Ao contrário da imagem que temos dela como envolvendo uma esmagadora força alemã, a Blitzkrieg foi, na verdade, uma estratégia para usar forças menores, porém mais ágeis, contra um adversário bem-preparado. Ela usou a mesma vantagem que os manifestantes bielo-russos têm aproveitado – uma ferramenta social que permitia a ação coletiva. Embora a flash mob seja uma adição relativamente nova ao repertório, a capacidade de grupos fracos de coordenarem suas ações contra grupos fortes é um traço característico de muitas ações políticas. Em 1999, a Falun Gong, uma organização religiosa chinesa, impressionou e aterrorizou o governo chinês ao reunir 10 mil  pessoas em Zhongnanhai, um complexo de edifícios de acesso restrito em Pequim onde residem

muitos líderes chineses. A concentração foi pacífica, mas sua execução atordoou o governo chinês,  pois as autoridades não tinham a menor ideia de que ela aconteceria, uma vez que fora organizada

mediante mensagens de texto enviadas por celulares. Em Smart Mobs, Howard Rheingold documentou um evento nas Filipinas em que milhares de cidadãos indignados coordenaram rapidamente um protesto em Manila depois que o governo votou a favor de debilitar o julgamento do presidente Joseph Estrada por corrupção. A rápida reunião de milhares de filipinos nas ruas, os quais encaminhavam mensagens de texto informando às pessoas aonde ir e exortando-as a “Vestir   preto”, convenceu o governo a deixar o julgamento prosseguir, terminando com a condenação de

Estrada. Na Espanha, depois que Partido Popular (PP), então no poder, acusou erroneamente terroristas bascos pelo horrível atentado nos trens de Madri, a oposição arregimentou-se para derrubá-lo, enviando a simples frase “Quem foi” de telefone para telefone.
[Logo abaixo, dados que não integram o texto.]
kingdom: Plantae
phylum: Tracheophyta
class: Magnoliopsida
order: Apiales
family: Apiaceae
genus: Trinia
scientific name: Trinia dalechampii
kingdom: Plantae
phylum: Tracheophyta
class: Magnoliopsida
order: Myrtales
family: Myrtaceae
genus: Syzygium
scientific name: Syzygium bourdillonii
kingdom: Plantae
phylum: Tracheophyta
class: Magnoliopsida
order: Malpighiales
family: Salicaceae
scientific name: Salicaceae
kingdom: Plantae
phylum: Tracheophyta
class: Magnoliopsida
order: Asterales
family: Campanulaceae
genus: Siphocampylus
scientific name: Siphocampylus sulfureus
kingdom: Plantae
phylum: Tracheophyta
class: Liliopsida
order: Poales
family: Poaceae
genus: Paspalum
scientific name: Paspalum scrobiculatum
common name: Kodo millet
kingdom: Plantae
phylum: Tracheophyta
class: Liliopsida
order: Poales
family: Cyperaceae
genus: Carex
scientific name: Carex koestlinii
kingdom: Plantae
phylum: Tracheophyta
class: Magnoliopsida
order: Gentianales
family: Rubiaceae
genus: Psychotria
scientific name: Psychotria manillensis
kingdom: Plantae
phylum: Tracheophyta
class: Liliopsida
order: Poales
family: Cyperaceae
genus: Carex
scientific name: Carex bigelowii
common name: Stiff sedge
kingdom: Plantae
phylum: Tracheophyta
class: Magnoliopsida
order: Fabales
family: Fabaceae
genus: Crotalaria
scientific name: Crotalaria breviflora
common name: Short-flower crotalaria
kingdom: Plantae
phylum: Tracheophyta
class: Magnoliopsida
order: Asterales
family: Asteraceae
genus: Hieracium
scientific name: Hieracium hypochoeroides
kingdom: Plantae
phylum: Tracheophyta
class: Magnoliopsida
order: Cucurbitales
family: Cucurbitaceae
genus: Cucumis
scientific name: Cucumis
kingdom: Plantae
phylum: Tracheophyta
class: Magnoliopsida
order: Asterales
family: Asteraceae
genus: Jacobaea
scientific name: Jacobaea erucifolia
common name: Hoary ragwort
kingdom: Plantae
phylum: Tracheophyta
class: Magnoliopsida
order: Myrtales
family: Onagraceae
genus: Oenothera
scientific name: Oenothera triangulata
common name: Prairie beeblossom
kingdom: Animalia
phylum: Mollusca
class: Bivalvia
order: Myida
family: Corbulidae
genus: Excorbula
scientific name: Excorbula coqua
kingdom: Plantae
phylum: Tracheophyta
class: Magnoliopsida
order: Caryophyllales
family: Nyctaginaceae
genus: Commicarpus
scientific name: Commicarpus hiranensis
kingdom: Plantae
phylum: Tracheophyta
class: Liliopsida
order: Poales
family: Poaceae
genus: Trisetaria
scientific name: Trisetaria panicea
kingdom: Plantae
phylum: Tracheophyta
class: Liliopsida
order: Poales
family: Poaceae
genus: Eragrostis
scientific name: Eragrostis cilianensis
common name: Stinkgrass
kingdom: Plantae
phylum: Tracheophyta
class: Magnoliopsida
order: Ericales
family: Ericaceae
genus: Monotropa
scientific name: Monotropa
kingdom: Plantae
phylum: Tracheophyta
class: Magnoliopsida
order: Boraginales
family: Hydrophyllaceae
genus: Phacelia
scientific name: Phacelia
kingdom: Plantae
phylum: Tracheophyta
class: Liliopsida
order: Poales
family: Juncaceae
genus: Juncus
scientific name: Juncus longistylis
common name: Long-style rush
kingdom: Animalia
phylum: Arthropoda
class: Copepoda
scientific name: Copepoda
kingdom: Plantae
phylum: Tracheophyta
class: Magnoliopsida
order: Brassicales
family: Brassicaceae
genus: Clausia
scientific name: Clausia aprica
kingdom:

A maioria de nós já viu esse tipo de abandono do planejamento prévio com a adoção dos telefones celulares. À medida que eles se difundiram, as pessoas passaram a fazer planos menos definidos. Não dizemos mais: “Vou encontrá-lo às seis na esquina da rua 33 com a Terceira Avenida.” Dizemos: “Dê um toque quando sair do trabalho” ou “Ligo para você quando chegar ao  bairro”. As mensagens de texto permitem que grupos inteiros também experimentem essa mudança. Os exemplos políticos anteriores demonstram a crescente facilidade desse tipo de coordenação. A Falun Gong, sendo uma organização, ainda tinha algumas das vantagens da coordenação central. Os filipinos não tinham esse grau de coesão, mas vinham testemunhando durante meses o espetáculo da luta de Estrada para escapar de acusações de corrupção. Na Espanha apenas quatro dias se  passaram entre os atentados e as eleições, para as quais o PP era franco favorito. Quanto mais um

método de comunicação for onipresente e utilizado, mais a coordenação em tempo real pode substituir o planejamento e menos previsíveis se tornam as reações de grupo.